1        <.0001 0.8947 0.6187 0.6595
2 <.0001        <.0001 0.9276 0.8633
3 0.8947 <.0001        <.0001 0.3572
4 0.6187 0.9276 <.0001        <.0001
5 0.6595 0.8633 0.3572 <.0001
 
 Adjusted p-values (Holm's method)
  1      2      3      4      5
1        <.0001 1.0000 1.0000 1.0000
2 <.0001        <.0001 1.0000 1.0000
3 1.0000 <.0001        0.0001 1.0000
4 1.0000 1.0000 0.0001        <.0001
5 1.0000 1.0000 1.0000 <.0001

We want to save the false positives and the false negatives. For that, we can extract the p-values.

out <- estimate$P
out
1        2        3        4        5
1 ""       "<.0001" "1.0000" "1.0000" "1.0000"
2 "<.0001" ""       "<.0001" "1.0000" "1.0000"
3 "1.0000" "<.0001" ""       "0.0001" "1.0000"
4 "1.0000" "1.0000" "0.0001" ""       "<.0001"
5 "1.0000" "1.0000" "1.0000" "<.0001" ""

The p-values are strings and have "<.0001", so we need to clean that a bit.

out <- ifelse(out=="<.0001",0.0001,out)
class(out) <- "numeric"
levelplot(out,col.regions = heat.colors(100))

fmrifig

Now let’s only look at the upper triangle. The lower triangle is the same.

mask <- upper.tri(A)
input <- A[mask]
output <- out[mask]
print(input)
print(output)
> print(input)
 [1] 1 0 1 0 0 1 0 0 0 1
> print(output)
 [1] 0e+00 1e+00 0e+00 1e+00 1e+00 1e-04 1e+00 1e+00 1e+00 0e+00
alpha <- 0.05/9
TP <- sum(input==1 & output<alpha)
FP <- sum(input==0 & output<alpha)
paste("True positives:",TP,"- false positives:",FP)
"True positives: 4 - false positives: 0"
TPR <- TP/sum(input==1)
FPR <- FP/sum(input==0)
paste("True positive rate:",TPR,"- false positive rate:",FPR)
[1] "True positives: 4 - false positives: 0"

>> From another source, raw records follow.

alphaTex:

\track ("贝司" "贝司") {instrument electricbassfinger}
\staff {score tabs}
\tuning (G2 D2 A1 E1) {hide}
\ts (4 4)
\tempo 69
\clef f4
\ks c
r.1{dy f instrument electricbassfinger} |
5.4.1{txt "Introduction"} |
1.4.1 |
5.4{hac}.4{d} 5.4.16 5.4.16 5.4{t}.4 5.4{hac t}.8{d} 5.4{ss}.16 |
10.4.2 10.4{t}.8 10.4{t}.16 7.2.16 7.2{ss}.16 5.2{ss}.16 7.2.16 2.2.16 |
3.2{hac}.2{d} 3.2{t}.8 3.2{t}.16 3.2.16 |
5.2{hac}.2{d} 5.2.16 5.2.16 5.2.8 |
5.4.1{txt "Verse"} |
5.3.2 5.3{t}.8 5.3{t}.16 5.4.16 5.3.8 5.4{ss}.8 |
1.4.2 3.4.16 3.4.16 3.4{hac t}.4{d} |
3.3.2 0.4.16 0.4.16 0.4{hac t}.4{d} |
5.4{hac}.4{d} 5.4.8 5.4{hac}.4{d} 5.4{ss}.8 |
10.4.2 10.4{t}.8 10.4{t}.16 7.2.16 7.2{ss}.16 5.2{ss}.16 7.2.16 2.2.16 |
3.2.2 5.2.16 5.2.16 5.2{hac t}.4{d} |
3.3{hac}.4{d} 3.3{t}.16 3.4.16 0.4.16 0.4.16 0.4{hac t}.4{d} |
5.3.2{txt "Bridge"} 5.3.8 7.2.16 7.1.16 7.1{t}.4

Let’s write this simulation in a function, so that we can re-use it multiple times.

simulated_pvals <- function(dag){
  timeseries <- rmvDAG(300,dag,errDist="cauchy")
  estimate <- partial.cor(timeseries,tests=TRUE)
  out <- estimate$P
  out <- ifelse(out=="<.0001",0,out)
  class(out) <- "numeric"
  out
}

Check if this works.

out <- simulated_pvals(dag)
levelplot(out)

fmrifig

Now we can run a simulation and repeat this 1000 times.

tp <- fp <- c()
for (sim in 1:1000){
  out <- simulated_pvals(dag)
  output <- out[mask]
  tp[sim] <- sum(input==1 & output<alpha)
  fp[sim] <- sum(input==0 & output<alpha)
}
print(paste("True positive rate:",mean(tp/sum(input==1)),
    "- false positive rate",mean(fp>0)))
[1] "True positive rate: 0.7695 - false positive rate 0.06"

Now let’s look what happens when we change our function so that two signals are somewhat mixed. This is parallel to an atlas where the boundary would be somewhat off.

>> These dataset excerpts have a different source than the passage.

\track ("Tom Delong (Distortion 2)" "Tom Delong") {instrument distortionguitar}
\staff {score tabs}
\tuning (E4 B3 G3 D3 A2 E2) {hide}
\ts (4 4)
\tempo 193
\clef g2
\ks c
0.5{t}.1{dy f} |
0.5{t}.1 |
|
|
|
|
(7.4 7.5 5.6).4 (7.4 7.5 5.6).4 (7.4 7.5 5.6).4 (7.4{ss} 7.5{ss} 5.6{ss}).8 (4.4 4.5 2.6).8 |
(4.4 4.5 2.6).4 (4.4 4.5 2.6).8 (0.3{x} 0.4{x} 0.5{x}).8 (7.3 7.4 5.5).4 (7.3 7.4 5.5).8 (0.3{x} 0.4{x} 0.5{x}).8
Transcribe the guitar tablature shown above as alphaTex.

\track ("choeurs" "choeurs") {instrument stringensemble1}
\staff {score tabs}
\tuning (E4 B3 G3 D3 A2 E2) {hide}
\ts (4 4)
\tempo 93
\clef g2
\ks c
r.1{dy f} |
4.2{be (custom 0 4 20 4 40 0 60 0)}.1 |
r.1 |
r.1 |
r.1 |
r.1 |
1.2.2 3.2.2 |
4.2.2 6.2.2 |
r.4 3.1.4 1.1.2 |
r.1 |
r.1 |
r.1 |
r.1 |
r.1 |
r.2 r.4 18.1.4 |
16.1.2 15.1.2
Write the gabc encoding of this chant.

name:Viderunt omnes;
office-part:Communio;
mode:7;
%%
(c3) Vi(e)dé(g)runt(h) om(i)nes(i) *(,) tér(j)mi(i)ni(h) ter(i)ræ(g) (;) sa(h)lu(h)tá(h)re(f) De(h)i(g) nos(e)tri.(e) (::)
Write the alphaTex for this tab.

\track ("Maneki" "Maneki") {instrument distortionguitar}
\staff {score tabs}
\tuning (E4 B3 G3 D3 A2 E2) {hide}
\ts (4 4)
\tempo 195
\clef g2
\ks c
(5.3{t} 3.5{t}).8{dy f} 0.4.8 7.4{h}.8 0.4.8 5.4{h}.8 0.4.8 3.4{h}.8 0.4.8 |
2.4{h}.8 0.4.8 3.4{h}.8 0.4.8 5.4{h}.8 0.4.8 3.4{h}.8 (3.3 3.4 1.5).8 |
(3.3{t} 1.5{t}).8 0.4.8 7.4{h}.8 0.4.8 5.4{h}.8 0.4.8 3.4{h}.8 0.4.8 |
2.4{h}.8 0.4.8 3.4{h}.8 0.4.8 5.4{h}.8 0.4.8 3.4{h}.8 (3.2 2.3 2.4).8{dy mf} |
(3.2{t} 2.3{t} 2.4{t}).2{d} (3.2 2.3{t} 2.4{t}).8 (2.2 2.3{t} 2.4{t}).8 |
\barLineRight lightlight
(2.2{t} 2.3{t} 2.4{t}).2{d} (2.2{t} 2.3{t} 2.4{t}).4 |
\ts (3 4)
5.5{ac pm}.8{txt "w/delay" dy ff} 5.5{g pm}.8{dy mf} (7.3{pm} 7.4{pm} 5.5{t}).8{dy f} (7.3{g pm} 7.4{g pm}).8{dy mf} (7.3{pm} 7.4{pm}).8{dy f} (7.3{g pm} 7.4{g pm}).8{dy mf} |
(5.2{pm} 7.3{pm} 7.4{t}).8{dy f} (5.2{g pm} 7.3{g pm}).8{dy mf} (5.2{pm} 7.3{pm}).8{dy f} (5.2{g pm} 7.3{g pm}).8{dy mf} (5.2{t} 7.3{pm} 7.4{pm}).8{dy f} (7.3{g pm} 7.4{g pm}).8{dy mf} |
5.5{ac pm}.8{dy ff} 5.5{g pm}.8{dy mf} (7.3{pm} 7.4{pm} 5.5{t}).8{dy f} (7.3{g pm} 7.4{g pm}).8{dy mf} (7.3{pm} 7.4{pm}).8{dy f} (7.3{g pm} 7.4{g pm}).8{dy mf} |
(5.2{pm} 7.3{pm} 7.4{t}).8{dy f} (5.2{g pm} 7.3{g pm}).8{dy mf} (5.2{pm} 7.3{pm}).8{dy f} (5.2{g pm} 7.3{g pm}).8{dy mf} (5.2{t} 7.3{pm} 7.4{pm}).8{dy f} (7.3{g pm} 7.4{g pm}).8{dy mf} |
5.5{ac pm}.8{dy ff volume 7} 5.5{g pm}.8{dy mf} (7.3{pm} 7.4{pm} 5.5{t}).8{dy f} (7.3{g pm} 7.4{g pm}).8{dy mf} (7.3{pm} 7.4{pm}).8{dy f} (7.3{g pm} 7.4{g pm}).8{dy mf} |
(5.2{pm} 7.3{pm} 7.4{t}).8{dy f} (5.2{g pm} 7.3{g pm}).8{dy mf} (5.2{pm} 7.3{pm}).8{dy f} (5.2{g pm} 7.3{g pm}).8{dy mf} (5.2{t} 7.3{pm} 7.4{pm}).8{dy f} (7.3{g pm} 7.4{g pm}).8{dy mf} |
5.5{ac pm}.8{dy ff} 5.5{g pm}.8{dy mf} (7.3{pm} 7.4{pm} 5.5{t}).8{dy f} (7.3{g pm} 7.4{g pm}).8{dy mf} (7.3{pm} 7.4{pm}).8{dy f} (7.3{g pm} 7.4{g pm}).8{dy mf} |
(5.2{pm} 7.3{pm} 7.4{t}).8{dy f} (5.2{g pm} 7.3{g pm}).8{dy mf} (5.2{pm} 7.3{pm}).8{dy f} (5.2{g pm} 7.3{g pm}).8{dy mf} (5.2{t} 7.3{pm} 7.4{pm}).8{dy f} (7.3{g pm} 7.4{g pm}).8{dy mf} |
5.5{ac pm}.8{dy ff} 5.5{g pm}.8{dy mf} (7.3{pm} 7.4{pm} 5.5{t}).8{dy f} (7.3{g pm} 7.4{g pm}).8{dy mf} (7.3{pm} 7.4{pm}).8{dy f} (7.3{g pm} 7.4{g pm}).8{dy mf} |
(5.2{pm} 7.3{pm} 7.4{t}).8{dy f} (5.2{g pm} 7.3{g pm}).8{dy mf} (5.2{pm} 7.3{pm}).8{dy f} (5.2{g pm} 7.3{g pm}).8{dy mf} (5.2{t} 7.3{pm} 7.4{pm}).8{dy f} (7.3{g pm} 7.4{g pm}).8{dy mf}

simulated_pvals_mixed <- function(dag){
  timeseries <- rmvDAG(300,dag,errDist="cauchy")
  hlp <- 0.95*timeseries[,1]+0.05*timeseries[,3]
  hlp2 <- 0.05*timeseries[,1]+0.95*timeseries[,3]
  timeseries[,1] <- hlp
  timeseries[,3] <- hlp2
  estimate <- partial.cor(timeseries,tests=TRUE)
  out <- estimate$P
  out <- ifelse(out=="<.0001",0,out)
  class(out) <- "numeric"
  out
}
tp <- fp <- c()
for (sim in 1:1000){
  out <- simulated_pvals_mixed(dag)
  output <- out[mask]
  output <- ifelse(output<alpha,1,0)
  tp[sim] <- sum(input==1 & output==1)
  fp[sim] <- sum(input==0 & output==1)
}
print(paste("True positive rate:",mean(tp/sum(input==1)),
    "- false positive rate",mean(fp>0)))
[1] "True positive rate: 0.7475 - false positive rate 0.227"

Key Points

  • fMRI data is a time series of 3D images of the brain.

  • Visualising and manipulating fMRI nifti images can be done with neurobase.